:: RECORDS FOR PROCESSING ::
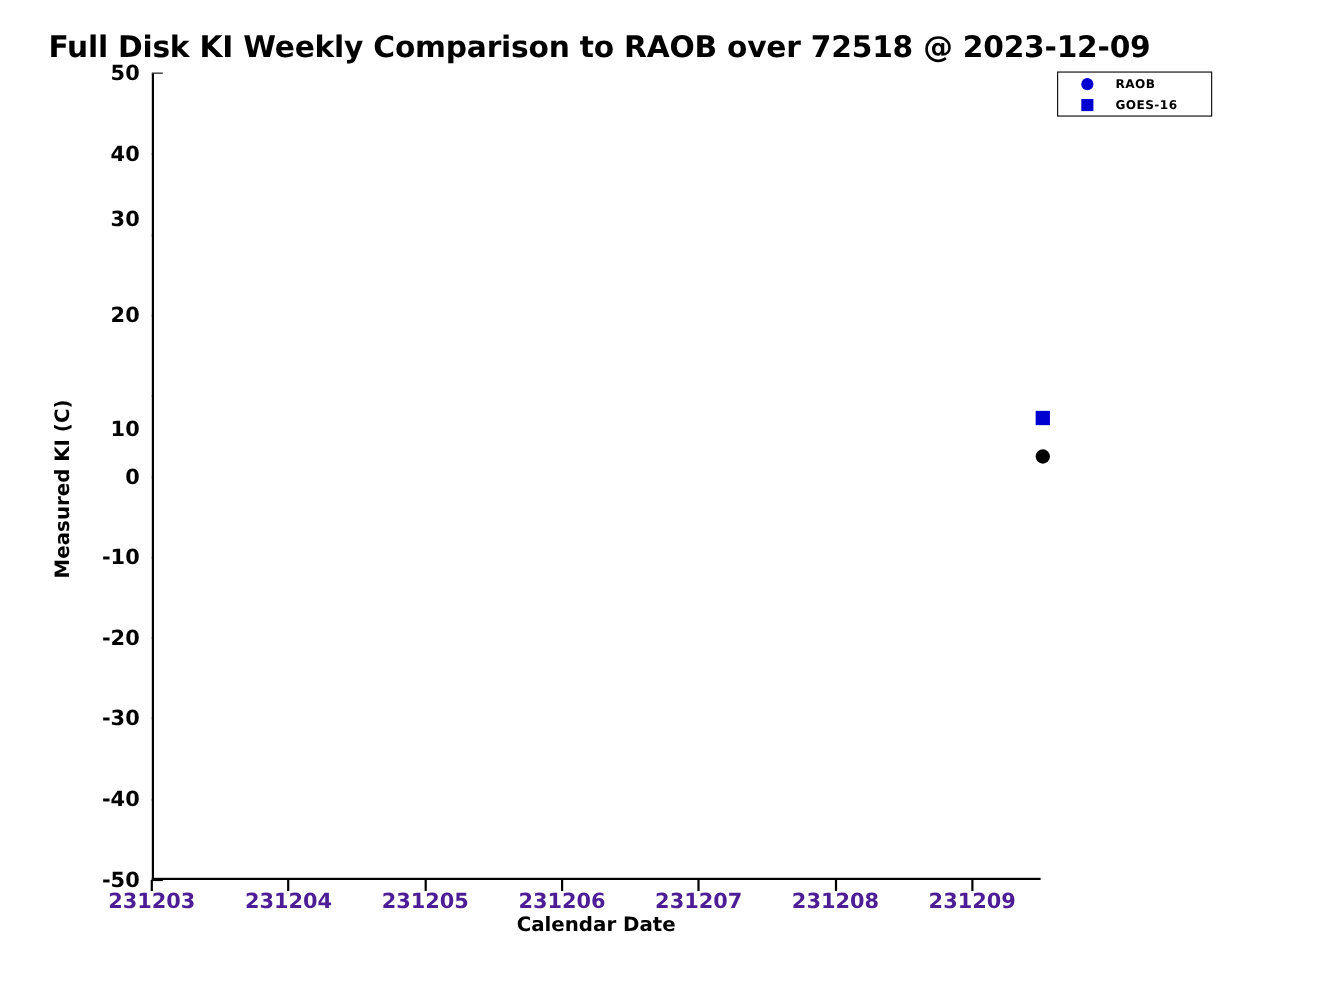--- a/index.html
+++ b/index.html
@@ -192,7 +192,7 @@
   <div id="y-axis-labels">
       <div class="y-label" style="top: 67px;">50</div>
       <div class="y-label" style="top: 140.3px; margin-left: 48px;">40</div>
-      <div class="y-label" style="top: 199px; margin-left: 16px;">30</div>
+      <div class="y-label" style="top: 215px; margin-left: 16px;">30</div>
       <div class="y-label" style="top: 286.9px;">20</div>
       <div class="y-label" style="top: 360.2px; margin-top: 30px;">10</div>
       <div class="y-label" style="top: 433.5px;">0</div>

:: WORK TO BE COMPLETED ::
Please transcribe the listing above verbatim and exclude every picture.

:: FINISHED EXERCISE ::
--- a/index.html
+++ b/index.html
@@ -192,7 +192,7 @@
   <div id="y-axis-labels">
       <div class="y-label" style="top: 67px;">50</div>
       <div class="y-label" style="top: 140.3px; margin-left: 48px;">40</div>
-      <div class="y-label" style="top: 199px; margin-left: 16px;">30</div>
+      <div class="y-label" style="top: 215px; margin-left: 16px;">30</div>
       <div class="y-label" style="top: 286.9px;">20</div>
       <div class="y-label" style="top: 360.2px; margin-top: 30px;">10</div>
       <div class="y-label" style="top: 433.5px;">0</div>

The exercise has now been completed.